O wie ungern – menschlich gesprochen – muß er da gestorben sein! Zwar die Legende erzählt, er sei mit einem Lächeln verschieden. Nun ja, die Heiligen wissen zu sterben. Sie verstehen es, noch dabei zu lächeln. Das macht ihnen niemand nach. Aber darum gefiel Bernardino dieses verriegelte Städtchen zum Sterben doch nicht besonders. Er hätte es andern gewünscht. Neapel, Fischer, Gassenleute, Krämer, Bettler, Gedrückte, Seufzende – hätte sie segnen, hätte ihnen noch einmal zurufen mögen: »Brüder seid ihr, alle Brüder, mit dem Papst und den Königen. Gleichmachen wird euch der Herr an seinem Tage. Hand in Hand werdet ihr gehen, und es wird greifbar wahr werden das Evangelium, wo man sich du sagt, du Fischer und du Kaiser, du Krämer und du Bischof, ihr alle gleich unsterbliche Brüder Christi.«– Oh, ich weiß, in Bernardinos brechenden Augen droben am Berg glitzerte noch eine heilige Sehnsucht nach den fünfzig gleich Wüstenbronnen dicht umlagerten und umdürsteten Kanzeln dieser seelenarmen, seelenreichen Stadt am Meer.

Es sollte nicht sein. Im Anblick stummer Tannen und Felsen, die ihm so viel weniger gefielen als Menschen, mußte er sterben.

Gott ist die unergründliche Weisheit. Vielleicht hat Bernardino einst im Anblick der Zehntausende, die ihm zur Kanzel eine ehrerbietige Gasse öffneten, eine geheime menschliche Eitelkeit verspürt, so eine leise Selbstgefälligkeit, die fein, lautlos, blitzschnell wie ein Mückenstich an uns gerät. Oder vielleicht auch wollte Gott, daß dieser Held des lauten Lebens und lärmenden Volkes, dieser Demokrat der Kanzel, dieser Mönch ohne Zelle, ohne schweigsame Stunden, ohne Ruheplätzchen, wenigstens für den wichtigsten Augenblick seines irdischen Wandels einen friedlichen, stillen Ort finde. Da zog er ihn zwischen die höchsten und einsamsten Berge des ganzen Landes, um ihn ja recht sicher zu haben. Und hier ward dem großen Prediger von einem noch größeren gepredigt: Stille sein!

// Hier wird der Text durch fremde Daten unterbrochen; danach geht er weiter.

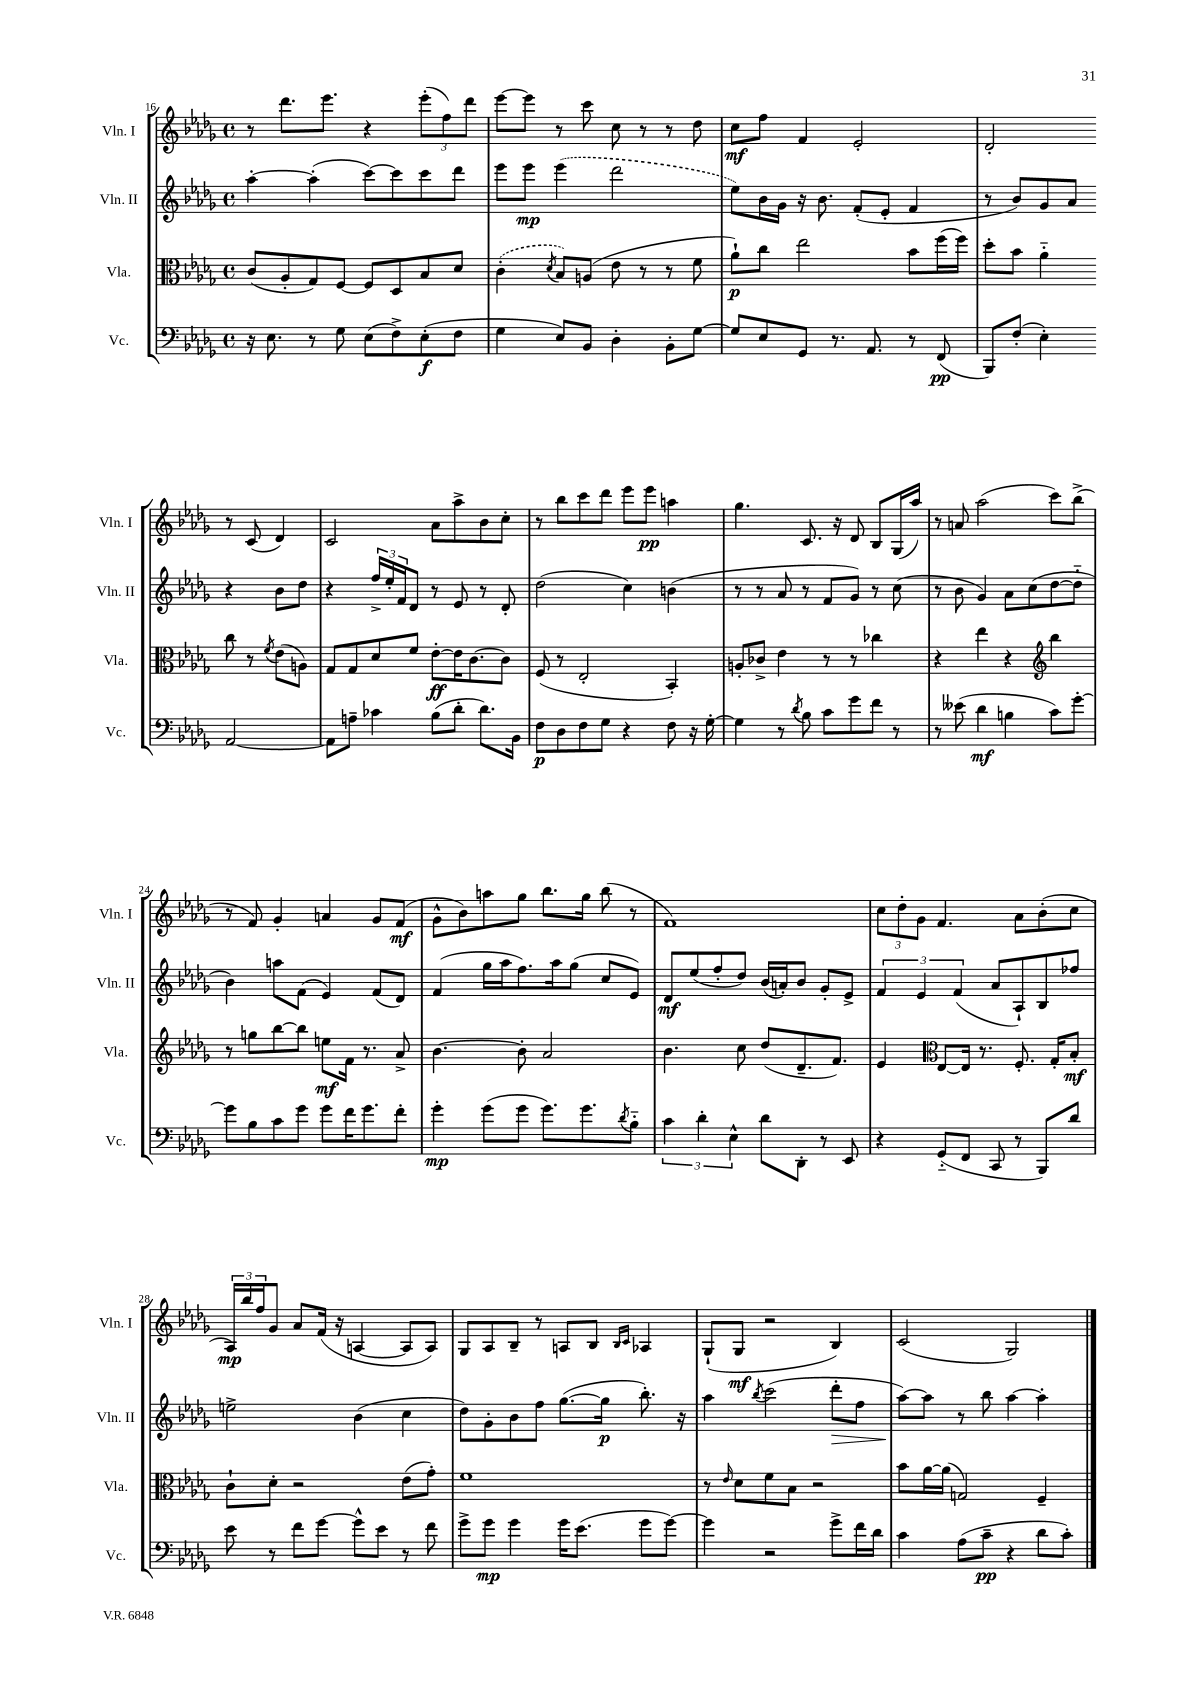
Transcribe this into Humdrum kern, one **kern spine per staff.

**kern	**kern	**kern	**kern
*staff4	*staff3	*staff2	*staff1
*clefF4	*clefC3	*clefG2	*clefG2
*k[b-e-a-d-g-]	*k[b-e-a-d-g-]	*k[b-e-a-d-g-]	*k[b-e-a-d-g-]
*M4/4	*M4/4	*M4/4	*M4/4
*met(c)	*met(c)	*met(c)	*met(c)
16r	(8c	[4aa-'	8r
8.E-	.	.	.
.	8A-'	.	8.ddd-
8r	8G-)	(4aa-']	.
.	.	.	8.eee-
8G-	[8F	.	.
(8E-	8F]	[8ccc)	4r
8F^)	8D-	8ccc]	.
(8E-'	8B-	8ccc	(12eee-'
.	.	.	12ff)
8F	8d-	8ddd-	.
.	.	.	12ddd-
=	=	=	=
4G-	(4c'	8eee-	[8eee-
.	.	8eee-	8eee-]
.	8qd-	.	.
8E-)	8B-)	(4eee-	8r
8BB-	(8A	.	8ccc
4D-'	8e-	2ddd-	8cc
.	8r	.	8r
8BB-'	8r	.	8r
[8G-	8f	.	8dd-
=	=	=	=
8G-]	8a-`)	8ee-)	8cc
8E-	8cc	16b-	8ff
.	.	16g-	.
8GG-	2ee-	16r	4f
.	.	8.b-	.
8.r	.	.	.
.	.	(8f'	2e-'
8.AA-	.	.	.
.	.	8e-'	.
8r	8b-	4f	.
(8FF	(16ff	.	.
.	16ff)	.	.
=	=	=	=
8BBB-)	8dd-'	8r	2d-'
(8F'	8b-	8b-)	.
4E-')	4a-'~	8g-	.
.	.	8a-	.
[2AA-	8cc	4r	8r
.	8r	.	(8c
.	8qf	.	.
.	(8e-	8b-	4d-)
.	8A)	8dd-	.
=	=	=	=
8AA-]	8G-	4r	2c
8A~	8G-	.	.
4c-	8d-	24ff^	.
.	.	24ee-'	.
.	.	24f	.
.	8f	8d-	.
(8B-	[8e-'	8r	8a-
8d-'	16e-]	8e-	8aa-^
.	[8.c	.	.
8.d-)	.	8r	8b-
.	8c]	8d-'	8cc'
16BB-	.	.	.
=	=	=	=
8F	(8F	(2dd-	8r
8D-	8r	.	8bb-
8F	2E-'	.	8ccc
8G-	.	.	8ddd-
4r	.	4cc)	8eee-
.	.	.	8eee-
8F	4BB-')	(4b	4aa
16r	.	.	.
[16G-'	.	.	.
=	=	=	=
4G-]	8A'	8r	4.gg-
.	8c-^	8r	.
8r	4e-	8a-	.
8qd-	.	.	.
8B-	.	8r	8.c
8c	8r	8f	.
.	.	.	16r
8g-	8r	8g-)	8d-
8f	4cc-	8r	8B-
8r	.	(8cc	(16G-
.	.	.	16aa-)
=	=	=	=
8r	4r	8r	8r
(8e--	.	8b-	8a
4d-	4ee-	4g-)	(2aa-
4B	4r	8a-	.
.	.	(8cc	.
*	*clefG2	*	*
8c)	4bb-	[8dd-	8ccc)
[8g-'	.	8dd-'~]	(8bb-^
=	=	=	=
8g-]	8r	4b-)	8r
8B-	8gg	.	8f)
8c	[8bb-	8aa	4g-'
8g-	8bb-]	(8f	.
8g-	8ee	4e-)	4a
16f	16f	.	.
8.g-	8.r	.	.
.	.	(8f	8g-
8f'	8a-^	8d-)	(8f
=	=	=	=
4g-'	[4.b-	(4f	8g-^^
.	.	.	8b-)
(8g-	.	16gg-	8aa
.	.	16aa-	.
8g-	8b-']	8.ff)	8gg-
8.g-)	2a-	.	8.bb-
.	.	16aa-	.
.	.	(8gg-	.
8.g-	.	.	16gg-
.	.	8cc	(8bb-
8qd-	.	.	.
8B-'~	.	8e-)	8r
=	=	=	=
6c	4.b-	8d-	1f)
.	.	(8ee-	.
6d-'	.	.	.
.	.	8ff'	.
6E-^^	.	.	.
.	8cc	8dd-)	.
8d-	(8dd-	(16b-	.
.	.	16a')	.
8DD-'	8.d-~	8b-	.
8r	.	8g-'	.
.	8.f)	.	.
8EE-	.	8e-^	.
=	=	=	=
4r	4e-	6f	12cc
.	.	.	12dd-'
.	.	6e-	12g-
*	*clefC3	*	*
(8GG-'~	[8E-	.	4.f
.	.	(6f	.
8FF	16E-]	.	.
.	8.r	.	.
8CC	.	8a-	.
8r	8.F'	8A-`)	8a-
8BBB-)	.	8B-	(8b-'
.	16G-'	.	.
8d-	8B-'	8ff-	8cc
=	=	=	=
8e-	8c`	2ee^	24A-)
.	.	.	24bb-
.	.	.	24ff
8r	8d-'	.	8g-
8f	2r	.	8a-
[8g-	.	.	(16f
.	.	.	16r
8g-^^]	.	(4b-	[4A
8e-	.	.	.
8r	(8e-	4cc	8A]
8f	8g-')	.	8A)
=	=	=	=
8g-^	1f	8dd-)	8G-
8g-	.	8g-'	8A-
4g-	.	8b-	8B-~
.	.	8ff	8r
16g-	.	([8.gg-	8A
(8.e-	.	.	.
.	.	.	8B-
.	.	16gg-]	.
.	.	.	16qqB-
.	.	.	16qqc
8g-	.	8.bb-')	4A-
[8g-)	.	.	.
.	.	16r	.
=	=	=	=
4g-]	8r	4aa-	(8G-`
.	16qqe-	.	.
.	8d-	.	8G-
.	.	8qbb-	.
2r	8f	(2ccc	2r
.	8B-	.	.
.	2r	.	.
8g-^	.	8ddd-'	4B-)
16f	.	8ff	.
16d-	.	.	.
=	=	=	=
4c	8b-	[8aa-)	(2c
.	[16a-	8aa-]	.
.	(16a-]	.	.
(8A-	2G)	8r	.
8c~	.	8bb-	.
4r	.	[4aa-	2G-)
8d-	4F~	4aa-']	.
8c')	.	.	.
==	==	==	==
*-	*-	*-	*-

Und so ruht denn sein einst so unrastiges Gebein hier im schattigen Aquila. Mir war, als ich am stillen Grab stand, ich höre sie wieder: die unzähligen Schritte dieses Menschen durch die ganze Halbinsel, das Rauschen seiner Ärmel bei den Gesten, die gewaltige Melodie seiner Kanzelsprache, die wie Orgelspiel in den weichen, tiefen Bässen geklungen haben muß, besonders aber dieses eine geflügelte, unruhige, ewig dürstende Apostelwort: Amplius!, weiter, o nur immer weiter!